Operationally, the safest pattern is to treat the AI workspace like any other privileged system. Require workforce identity, enforce least privilege, and separate general productivity use from workflows that might involve PHI. Use policy-as-code and request-time checks where possible, because static rules age quickly once users start experimenting with prompts and file uploads. Anthropic’s report on an AI-orchestrated cyber espionage campaign shows how quickly autonomous or semi-autonomous tool use can amplify mistakes, which is why identity boundaries matter even when the platform is enterprise-grade. For identity and access design, the issues align closely with the abuse patterns discussed in 52 NHI Breaches Analysis and with external controls guidance such as the Anthropic — first AI-orchestrated cyber espionage campaign report.

  • Bind access to named users and device posture, not shared accounts.
  • Minimise prompt and file exposure paths for PHI.
  • Monitor usage, exports, and unusual sharing patterns.
  • Document incident steps for accidental disclosure and retention concerns.

These controls tend to break down in highly distributed environments where users can move PHI between sanctioned SaaS tools, browser extensions, and copied text without a single enforcement point.

Common Variations and Edge Cases

Tighter controls often increase friction, requiring organisations to balance clinical productivity against data minimisation. That tradeoff is real, especially where employees need AI assistance for summarisation, drafting, or triage. Best practice is evolving, but there is no universal standard that says every PHI use case must be banned; instead, many organisations restrict the data classes allowed in the tool and route high-risk workflows through approved, audited systems.

The accountability question can also shift when the AI is used by a business associate, a contractor, or an internal team building agentic workflows around the chatbot. In those cases, responsibility may be shared contractually, but the covered entity still owns due diligence, access review, and breach response coordination. This is where NIST AI RMF, OWASP-AGENTIC, and CSA-MAESTRO become useful: they push teams to define who can act, under what intent, with what logging, and with what revocation path. If the organisation allows uploaded documents, custom connectors, or automated downstream actions, then the governance model must cover the full data path, not just the chat window. The underlying lesson from the NHI guidance remains the same: identity and secret sprawl create exposure long before an incident is reported, as reflected in the broader patterns documented in Ultimate Guide to NHIs — Why NHI Security Matters Now and the breach trends in The 52 NHI breaches Report.

Standards & Framework Alignment

This section maps relevant standards and security frameworks to the operational risks and controls described in this guidance.
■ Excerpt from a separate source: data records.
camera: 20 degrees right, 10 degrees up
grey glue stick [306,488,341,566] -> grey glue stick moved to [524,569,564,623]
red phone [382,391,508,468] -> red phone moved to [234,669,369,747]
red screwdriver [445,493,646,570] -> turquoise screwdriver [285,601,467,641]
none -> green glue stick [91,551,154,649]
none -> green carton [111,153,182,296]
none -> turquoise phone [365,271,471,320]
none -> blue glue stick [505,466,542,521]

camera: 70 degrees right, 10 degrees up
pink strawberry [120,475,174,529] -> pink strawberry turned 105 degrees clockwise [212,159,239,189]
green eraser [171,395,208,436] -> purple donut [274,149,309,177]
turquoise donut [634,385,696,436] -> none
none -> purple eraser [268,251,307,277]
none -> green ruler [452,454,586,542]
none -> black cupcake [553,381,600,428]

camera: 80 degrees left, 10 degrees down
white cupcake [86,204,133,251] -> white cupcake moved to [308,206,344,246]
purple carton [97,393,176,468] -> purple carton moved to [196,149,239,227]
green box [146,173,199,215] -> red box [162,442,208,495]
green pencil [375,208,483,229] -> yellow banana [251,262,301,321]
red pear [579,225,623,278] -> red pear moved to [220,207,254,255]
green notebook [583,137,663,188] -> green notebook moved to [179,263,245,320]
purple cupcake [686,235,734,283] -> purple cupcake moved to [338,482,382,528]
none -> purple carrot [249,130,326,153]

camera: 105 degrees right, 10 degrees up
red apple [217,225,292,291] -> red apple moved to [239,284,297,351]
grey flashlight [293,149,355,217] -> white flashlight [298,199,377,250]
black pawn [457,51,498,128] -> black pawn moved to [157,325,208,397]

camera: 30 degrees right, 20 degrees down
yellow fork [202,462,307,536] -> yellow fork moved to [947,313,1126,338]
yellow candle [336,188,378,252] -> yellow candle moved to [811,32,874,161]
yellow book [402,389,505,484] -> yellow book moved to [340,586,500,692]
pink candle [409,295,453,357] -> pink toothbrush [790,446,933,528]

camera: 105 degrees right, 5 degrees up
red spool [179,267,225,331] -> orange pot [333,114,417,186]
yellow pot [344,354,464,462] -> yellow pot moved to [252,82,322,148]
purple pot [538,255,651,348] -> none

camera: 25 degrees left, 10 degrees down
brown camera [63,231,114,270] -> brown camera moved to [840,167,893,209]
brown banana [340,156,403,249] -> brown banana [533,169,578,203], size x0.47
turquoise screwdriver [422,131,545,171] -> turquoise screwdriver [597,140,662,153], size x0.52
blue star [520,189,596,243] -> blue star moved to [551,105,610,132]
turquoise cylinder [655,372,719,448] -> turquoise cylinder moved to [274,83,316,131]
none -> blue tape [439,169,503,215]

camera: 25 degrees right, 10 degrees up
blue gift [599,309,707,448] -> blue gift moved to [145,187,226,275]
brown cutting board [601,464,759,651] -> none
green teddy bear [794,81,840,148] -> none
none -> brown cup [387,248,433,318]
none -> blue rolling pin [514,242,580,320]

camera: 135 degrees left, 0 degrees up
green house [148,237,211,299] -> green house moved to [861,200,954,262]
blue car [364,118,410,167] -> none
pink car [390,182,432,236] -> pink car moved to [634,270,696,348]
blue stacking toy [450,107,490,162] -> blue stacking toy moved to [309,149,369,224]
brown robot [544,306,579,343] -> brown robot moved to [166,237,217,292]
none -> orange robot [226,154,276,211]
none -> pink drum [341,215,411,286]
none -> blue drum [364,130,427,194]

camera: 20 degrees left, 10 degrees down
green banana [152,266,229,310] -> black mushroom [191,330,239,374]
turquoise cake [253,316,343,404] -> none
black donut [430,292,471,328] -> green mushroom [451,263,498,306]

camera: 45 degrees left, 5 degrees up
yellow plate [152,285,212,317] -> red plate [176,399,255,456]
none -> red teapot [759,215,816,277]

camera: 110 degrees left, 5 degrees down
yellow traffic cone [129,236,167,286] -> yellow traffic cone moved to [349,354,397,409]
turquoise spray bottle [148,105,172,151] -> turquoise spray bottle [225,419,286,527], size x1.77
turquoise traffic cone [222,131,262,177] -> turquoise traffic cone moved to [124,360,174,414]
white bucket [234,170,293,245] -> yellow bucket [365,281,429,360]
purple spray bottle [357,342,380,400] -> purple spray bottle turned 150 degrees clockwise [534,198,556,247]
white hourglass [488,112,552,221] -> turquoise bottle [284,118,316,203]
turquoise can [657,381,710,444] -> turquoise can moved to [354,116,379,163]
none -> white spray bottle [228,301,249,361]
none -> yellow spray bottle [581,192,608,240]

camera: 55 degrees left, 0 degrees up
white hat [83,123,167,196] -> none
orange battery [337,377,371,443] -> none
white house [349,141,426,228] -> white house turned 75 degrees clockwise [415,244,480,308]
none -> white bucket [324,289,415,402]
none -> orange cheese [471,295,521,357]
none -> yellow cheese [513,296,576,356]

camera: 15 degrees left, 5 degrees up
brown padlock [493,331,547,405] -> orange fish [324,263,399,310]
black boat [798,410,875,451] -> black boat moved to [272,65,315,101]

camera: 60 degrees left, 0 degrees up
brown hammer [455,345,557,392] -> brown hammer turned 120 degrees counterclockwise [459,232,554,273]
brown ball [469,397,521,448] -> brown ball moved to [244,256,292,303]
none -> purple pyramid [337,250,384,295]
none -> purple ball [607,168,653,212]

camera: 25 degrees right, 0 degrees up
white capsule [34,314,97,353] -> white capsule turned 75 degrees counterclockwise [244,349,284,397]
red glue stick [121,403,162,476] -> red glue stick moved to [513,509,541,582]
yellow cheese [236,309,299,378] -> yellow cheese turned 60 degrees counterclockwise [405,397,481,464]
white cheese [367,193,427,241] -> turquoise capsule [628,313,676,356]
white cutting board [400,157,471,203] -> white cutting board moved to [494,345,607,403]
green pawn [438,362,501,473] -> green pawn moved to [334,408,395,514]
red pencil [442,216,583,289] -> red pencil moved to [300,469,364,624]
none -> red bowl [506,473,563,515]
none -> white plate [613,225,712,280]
OWASP Agentic AI Top 10 and CSA MAESTRO address the attack and risk surface, while NIST AI RMF set the governance and control requirements practitioners need to meet.

Framework Control / Reference Relevance
NIST AI RMF Defines governance and accountability for AI risk management.
OWASP Agentic AI Top 10 Covers misuse paths when AI tools can act or chain actions.
CSA MAESTRO Provides security controls for agentic and workflow-based AI systems.

Map ChatGPT Enterprise workflows to control points for identity, intent, telemetry, and revocation.